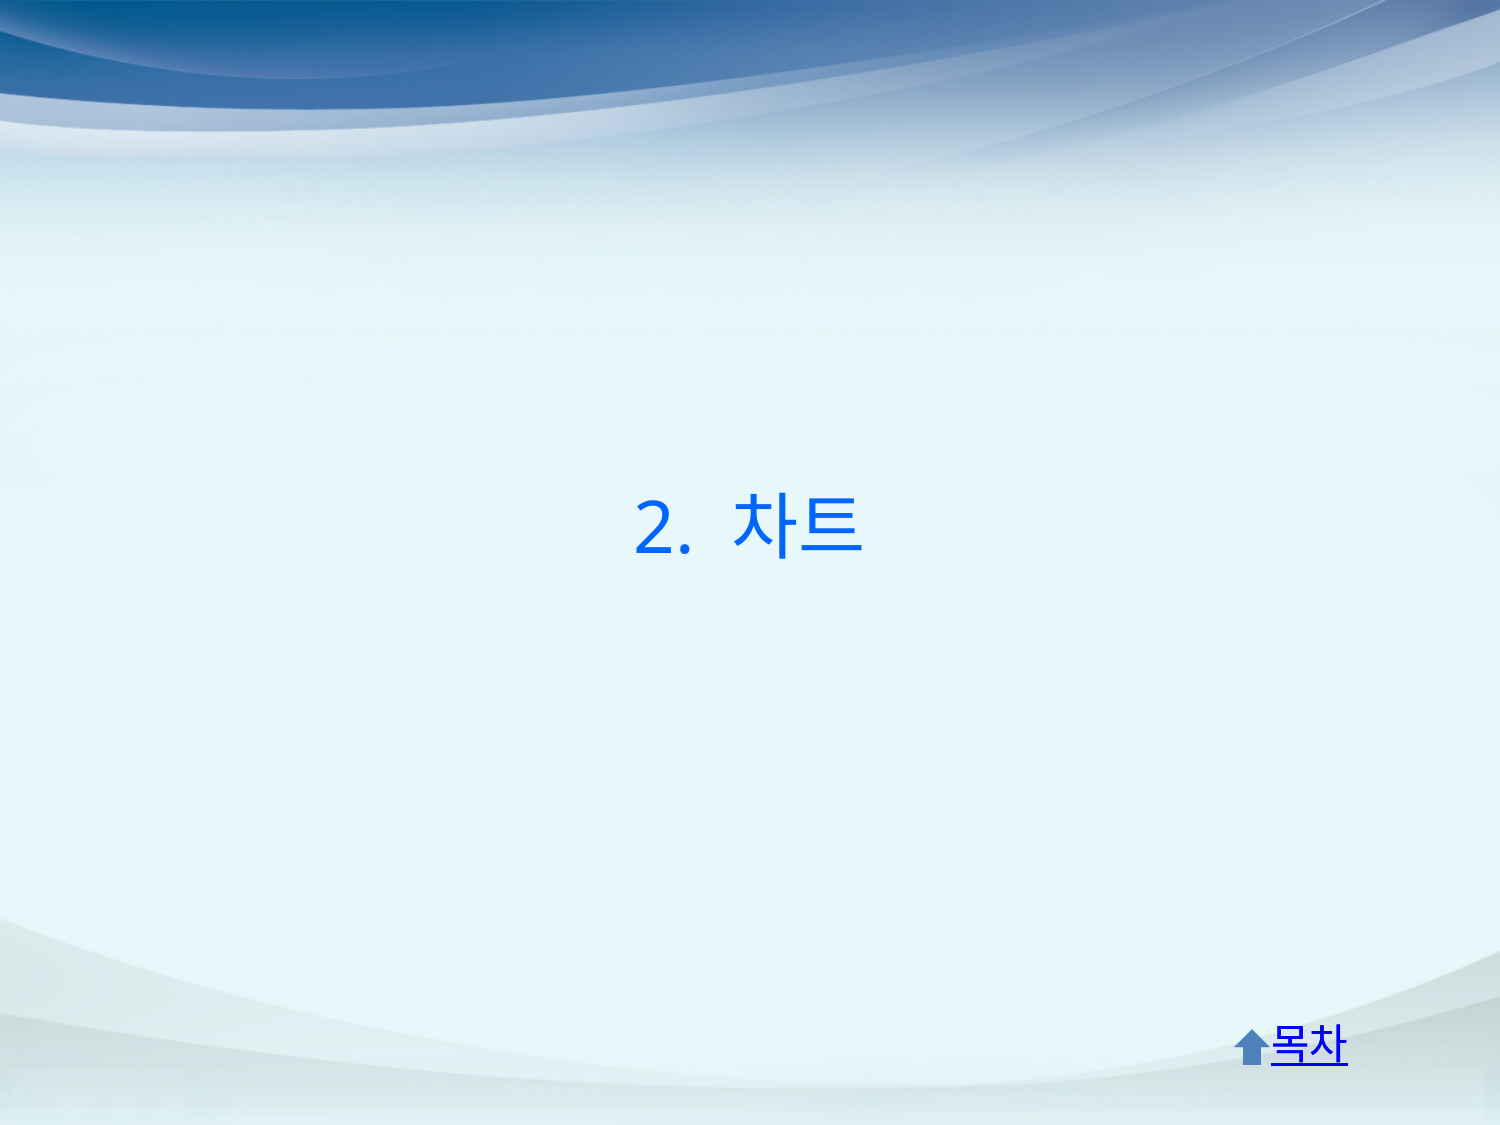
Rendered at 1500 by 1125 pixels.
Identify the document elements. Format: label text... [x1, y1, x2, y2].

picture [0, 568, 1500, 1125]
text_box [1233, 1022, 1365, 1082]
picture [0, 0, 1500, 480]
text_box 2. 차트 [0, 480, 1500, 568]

Instructions to follow
Please transcribe all of the entries exactly and omit any picture they hold.

Output
Rendered at 1500 by 1125 pixels.
Identify the document elements. Format: label text... [x1, y1, x2, y2].

picture [0, 568, 1500, 1125]
text_box [1233, 1022, 1365, 1082]
picture [0, 0, 1500, 480]
text_box 2. 차트 [0, 480, 1500, 568]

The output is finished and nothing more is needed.